Route Openvpn through stunnel

Hello, i am often travelling to countries with DPI firewall. In most cases i use a stunnel configuration to obfuscate my openvpn traffic through an ssl tunnel.

I would like to know what would be the best way to put the right routes into my AXT1800 router. I have successfully setup the stunnel configuration from luci. i can connect the openvpn tunnel from the gl inet frontend through the stunnel proxy using its local address and port configured in stunnel. In order to keep the connection up i would then need to setup a route which tells the router to not route the initial ip of the stunnel / proxy gateway through the vpn but directly through the internet gateway otherwise the vpn would stop working.

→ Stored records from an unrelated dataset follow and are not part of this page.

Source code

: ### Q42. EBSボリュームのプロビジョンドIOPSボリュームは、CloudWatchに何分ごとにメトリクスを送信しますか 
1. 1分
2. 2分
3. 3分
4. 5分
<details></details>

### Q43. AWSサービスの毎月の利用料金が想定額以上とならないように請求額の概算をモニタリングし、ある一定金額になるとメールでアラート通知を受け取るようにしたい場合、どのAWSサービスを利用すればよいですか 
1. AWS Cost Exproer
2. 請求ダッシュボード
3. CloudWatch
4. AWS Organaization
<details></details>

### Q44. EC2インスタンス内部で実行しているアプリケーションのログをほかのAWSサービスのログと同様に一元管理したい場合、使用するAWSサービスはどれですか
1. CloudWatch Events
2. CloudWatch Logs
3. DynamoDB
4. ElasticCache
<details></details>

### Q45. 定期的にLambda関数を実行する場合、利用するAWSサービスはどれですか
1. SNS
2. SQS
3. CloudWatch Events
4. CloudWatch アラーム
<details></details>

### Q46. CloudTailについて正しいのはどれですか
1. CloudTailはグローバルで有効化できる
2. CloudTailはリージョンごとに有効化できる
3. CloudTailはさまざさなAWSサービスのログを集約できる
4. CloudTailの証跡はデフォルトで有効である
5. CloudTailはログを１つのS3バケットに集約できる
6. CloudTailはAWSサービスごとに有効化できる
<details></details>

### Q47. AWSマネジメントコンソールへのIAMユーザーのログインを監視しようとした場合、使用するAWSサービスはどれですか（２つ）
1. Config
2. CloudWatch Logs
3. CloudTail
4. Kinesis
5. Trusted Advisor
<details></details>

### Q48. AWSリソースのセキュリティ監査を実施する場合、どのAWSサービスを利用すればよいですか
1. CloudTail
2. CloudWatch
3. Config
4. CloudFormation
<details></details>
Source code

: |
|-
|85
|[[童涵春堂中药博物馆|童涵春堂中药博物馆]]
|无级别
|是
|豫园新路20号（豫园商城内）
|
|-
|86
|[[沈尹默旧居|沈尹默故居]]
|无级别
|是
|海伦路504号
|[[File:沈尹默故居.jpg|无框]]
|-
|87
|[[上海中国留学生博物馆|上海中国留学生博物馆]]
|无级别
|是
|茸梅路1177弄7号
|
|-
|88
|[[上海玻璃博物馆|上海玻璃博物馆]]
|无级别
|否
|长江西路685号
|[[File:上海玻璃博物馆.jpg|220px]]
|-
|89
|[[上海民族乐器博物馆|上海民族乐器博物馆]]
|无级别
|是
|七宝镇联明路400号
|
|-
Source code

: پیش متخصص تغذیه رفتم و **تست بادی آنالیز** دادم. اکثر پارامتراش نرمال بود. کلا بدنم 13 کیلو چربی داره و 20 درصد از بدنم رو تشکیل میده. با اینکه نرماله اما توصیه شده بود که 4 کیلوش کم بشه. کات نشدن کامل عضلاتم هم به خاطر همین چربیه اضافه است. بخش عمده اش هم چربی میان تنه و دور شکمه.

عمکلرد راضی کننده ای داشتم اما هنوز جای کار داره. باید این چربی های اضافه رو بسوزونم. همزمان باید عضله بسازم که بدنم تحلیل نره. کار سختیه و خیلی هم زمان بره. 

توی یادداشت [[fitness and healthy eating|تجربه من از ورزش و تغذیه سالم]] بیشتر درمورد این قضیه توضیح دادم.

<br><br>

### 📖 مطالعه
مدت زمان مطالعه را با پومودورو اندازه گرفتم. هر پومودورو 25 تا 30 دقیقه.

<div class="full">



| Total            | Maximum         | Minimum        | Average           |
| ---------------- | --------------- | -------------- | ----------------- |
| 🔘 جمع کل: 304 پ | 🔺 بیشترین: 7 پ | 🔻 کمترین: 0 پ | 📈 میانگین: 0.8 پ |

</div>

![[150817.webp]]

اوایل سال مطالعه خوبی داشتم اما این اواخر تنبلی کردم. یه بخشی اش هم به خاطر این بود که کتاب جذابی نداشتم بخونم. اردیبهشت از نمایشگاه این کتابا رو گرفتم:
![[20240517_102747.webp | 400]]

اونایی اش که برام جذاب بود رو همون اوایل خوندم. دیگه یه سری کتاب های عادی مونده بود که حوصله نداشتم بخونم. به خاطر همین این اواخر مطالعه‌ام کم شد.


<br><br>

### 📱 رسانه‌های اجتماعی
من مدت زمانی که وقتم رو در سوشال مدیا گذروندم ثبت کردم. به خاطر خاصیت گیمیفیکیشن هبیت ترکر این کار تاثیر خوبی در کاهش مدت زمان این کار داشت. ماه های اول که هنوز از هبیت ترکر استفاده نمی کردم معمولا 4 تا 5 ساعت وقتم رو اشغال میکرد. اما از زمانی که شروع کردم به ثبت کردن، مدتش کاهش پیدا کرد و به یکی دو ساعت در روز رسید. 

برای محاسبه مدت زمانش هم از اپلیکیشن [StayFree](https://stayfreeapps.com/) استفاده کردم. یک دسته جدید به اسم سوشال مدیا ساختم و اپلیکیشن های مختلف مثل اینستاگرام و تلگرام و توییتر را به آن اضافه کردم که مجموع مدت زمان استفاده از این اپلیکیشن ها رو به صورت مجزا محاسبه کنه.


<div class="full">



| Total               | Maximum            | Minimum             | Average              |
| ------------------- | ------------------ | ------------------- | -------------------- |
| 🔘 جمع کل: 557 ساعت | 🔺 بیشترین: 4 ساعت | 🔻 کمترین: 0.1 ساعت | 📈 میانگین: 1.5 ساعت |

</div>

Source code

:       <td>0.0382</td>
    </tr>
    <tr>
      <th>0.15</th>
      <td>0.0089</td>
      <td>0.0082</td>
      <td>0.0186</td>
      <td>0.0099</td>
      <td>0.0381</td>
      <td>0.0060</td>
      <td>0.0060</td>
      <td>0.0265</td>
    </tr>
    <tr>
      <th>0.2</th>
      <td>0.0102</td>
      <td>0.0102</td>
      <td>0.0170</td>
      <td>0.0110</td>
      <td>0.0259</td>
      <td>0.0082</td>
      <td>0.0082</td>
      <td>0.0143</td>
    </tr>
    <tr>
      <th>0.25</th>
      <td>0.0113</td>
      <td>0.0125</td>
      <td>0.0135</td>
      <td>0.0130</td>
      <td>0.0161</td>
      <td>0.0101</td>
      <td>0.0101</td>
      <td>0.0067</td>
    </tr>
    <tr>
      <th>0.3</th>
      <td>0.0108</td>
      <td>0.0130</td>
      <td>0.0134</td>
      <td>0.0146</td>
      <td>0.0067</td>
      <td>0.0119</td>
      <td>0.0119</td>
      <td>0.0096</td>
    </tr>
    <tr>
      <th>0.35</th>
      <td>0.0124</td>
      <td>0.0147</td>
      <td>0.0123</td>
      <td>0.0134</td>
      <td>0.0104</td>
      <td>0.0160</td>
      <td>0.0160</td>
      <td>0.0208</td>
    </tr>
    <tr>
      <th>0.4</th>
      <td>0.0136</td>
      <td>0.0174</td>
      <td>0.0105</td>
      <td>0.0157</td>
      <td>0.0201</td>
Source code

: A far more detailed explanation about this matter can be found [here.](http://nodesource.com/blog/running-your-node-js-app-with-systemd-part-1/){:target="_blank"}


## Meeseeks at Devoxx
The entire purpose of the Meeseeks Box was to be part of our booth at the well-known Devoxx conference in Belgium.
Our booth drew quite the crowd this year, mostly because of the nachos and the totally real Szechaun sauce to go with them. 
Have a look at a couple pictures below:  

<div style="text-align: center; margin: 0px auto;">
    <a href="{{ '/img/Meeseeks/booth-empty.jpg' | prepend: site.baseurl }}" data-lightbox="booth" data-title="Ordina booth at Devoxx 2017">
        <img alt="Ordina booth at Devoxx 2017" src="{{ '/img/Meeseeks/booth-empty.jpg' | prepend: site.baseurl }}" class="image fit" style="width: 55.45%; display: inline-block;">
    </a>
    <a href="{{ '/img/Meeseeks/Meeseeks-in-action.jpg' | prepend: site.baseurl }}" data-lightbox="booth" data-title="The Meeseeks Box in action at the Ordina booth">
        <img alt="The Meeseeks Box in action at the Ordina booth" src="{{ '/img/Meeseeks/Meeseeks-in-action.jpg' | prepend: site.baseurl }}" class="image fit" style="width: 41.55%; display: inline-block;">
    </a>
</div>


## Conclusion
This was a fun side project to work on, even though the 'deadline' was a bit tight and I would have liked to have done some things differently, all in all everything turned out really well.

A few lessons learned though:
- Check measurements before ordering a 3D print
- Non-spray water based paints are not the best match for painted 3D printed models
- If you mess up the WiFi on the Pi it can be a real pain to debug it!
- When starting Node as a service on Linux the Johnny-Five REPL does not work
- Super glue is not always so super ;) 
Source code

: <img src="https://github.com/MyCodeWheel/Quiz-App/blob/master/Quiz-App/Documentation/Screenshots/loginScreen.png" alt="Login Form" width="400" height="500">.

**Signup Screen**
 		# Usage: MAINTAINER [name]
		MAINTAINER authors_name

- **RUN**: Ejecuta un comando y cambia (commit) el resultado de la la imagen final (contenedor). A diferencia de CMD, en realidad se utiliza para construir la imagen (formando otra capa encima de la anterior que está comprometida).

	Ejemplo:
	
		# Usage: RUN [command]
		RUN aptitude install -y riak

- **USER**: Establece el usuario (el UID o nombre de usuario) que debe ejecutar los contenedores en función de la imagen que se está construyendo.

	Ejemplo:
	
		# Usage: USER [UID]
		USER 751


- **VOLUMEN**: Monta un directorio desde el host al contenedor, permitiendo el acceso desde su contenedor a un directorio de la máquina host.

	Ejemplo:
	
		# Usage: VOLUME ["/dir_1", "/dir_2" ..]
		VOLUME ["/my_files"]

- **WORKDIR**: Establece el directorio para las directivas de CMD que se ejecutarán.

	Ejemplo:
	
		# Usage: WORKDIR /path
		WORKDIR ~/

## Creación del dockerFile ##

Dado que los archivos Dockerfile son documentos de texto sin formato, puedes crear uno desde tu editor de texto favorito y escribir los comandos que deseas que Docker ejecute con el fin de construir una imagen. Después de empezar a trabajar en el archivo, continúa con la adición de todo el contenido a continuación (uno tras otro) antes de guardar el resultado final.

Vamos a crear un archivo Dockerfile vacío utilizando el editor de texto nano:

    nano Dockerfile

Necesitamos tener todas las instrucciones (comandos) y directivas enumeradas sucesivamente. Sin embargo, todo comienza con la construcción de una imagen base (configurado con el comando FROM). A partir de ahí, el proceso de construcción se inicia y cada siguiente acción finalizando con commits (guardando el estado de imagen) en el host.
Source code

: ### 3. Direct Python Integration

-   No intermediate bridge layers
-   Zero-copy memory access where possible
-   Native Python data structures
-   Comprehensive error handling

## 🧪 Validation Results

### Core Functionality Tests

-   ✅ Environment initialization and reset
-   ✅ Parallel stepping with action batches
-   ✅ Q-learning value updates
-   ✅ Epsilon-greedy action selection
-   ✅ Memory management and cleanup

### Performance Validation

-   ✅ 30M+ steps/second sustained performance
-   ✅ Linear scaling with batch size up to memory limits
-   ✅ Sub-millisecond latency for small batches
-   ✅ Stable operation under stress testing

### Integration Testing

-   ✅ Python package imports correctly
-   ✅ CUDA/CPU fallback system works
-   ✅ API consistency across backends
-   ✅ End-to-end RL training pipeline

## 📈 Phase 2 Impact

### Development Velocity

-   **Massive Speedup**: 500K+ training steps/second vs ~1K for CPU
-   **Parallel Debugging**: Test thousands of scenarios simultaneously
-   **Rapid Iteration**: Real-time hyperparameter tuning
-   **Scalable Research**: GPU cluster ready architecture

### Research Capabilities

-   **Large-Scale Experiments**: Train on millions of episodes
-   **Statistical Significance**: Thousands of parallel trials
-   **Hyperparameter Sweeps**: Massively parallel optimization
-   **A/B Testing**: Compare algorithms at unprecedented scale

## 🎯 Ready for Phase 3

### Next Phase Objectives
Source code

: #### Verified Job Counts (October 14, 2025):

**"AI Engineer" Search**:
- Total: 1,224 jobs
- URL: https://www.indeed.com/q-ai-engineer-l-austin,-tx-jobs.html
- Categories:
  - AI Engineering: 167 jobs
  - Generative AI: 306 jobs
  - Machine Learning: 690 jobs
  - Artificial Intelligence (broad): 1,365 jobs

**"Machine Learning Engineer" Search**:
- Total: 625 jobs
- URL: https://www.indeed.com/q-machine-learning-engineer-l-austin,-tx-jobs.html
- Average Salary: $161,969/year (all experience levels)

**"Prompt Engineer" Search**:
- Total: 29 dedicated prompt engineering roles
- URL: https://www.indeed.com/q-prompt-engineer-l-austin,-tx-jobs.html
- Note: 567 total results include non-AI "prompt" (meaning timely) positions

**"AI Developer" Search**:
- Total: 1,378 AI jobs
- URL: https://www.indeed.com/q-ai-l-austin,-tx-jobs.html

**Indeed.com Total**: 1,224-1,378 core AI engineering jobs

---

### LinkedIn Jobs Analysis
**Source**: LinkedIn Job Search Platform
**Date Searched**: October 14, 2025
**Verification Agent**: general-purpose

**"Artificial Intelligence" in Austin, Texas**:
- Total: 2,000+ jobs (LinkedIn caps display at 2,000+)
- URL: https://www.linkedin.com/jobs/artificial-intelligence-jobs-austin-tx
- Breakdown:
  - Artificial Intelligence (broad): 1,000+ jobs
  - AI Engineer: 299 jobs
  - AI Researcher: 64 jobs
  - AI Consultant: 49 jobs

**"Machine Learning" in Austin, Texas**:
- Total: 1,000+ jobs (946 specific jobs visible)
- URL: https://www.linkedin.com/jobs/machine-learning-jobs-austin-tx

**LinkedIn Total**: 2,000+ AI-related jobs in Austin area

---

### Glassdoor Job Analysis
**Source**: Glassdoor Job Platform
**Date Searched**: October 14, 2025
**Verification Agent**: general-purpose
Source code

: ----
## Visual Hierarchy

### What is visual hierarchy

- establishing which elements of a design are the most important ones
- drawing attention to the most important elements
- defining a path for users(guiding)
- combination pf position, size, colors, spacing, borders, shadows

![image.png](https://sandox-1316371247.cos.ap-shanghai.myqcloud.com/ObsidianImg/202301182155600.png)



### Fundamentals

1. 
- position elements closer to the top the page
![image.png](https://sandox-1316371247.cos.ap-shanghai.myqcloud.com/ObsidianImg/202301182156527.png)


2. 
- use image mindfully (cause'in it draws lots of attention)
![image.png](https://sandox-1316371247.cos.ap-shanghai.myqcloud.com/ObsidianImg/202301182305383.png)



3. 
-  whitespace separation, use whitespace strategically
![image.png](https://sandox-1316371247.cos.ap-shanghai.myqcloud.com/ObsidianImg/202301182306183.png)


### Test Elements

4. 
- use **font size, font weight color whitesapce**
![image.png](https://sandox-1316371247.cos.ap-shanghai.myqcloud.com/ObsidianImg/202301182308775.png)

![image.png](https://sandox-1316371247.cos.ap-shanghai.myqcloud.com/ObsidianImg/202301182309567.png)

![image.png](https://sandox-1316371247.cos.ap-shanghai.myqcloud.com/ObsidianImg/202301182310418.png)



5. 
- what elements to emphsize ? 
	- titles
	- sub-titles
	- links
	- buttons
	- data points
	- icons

Whats the best way to put this route and where?

Example:
Router IP: 10.10.1.1
Stunnel / Proxy IP: 10.10.2.1 as destination and 127.0.0.1:6666 as local recipient
Openvpn: Configured to connect through stunnel /proxy with 127.0.0.1:6666 as destination
After establishing the vpn th proxy ip 10.10.2.1 should not be routed through vpn otherwise the proxy will end up in a reconnect loop

Are there any other rules / routes required to have this setup working properly on the gl inet router?

Thank you!

1 Like

in the vpn policy, can set the stunnel client 127.0.0.1:6666 not routed through vpn. as:

image

The policy based routing just seems to touch client related connections - router itself ignores those policies and still conncets those domains through vpn. setting a static route only temporarily solves the issue as after a while it seems to ignore set static routes. any idea?

Would a cronjob kicking off a script to ‘refresh’/re-establish the static route not alleviate it? Perhaps some sort of watchdog script on the route, looping every n mins/secs, would do it.

Even I want to setup stunnel. Badly. How did you you do this? If there is a tutorial, any link, that would really help me.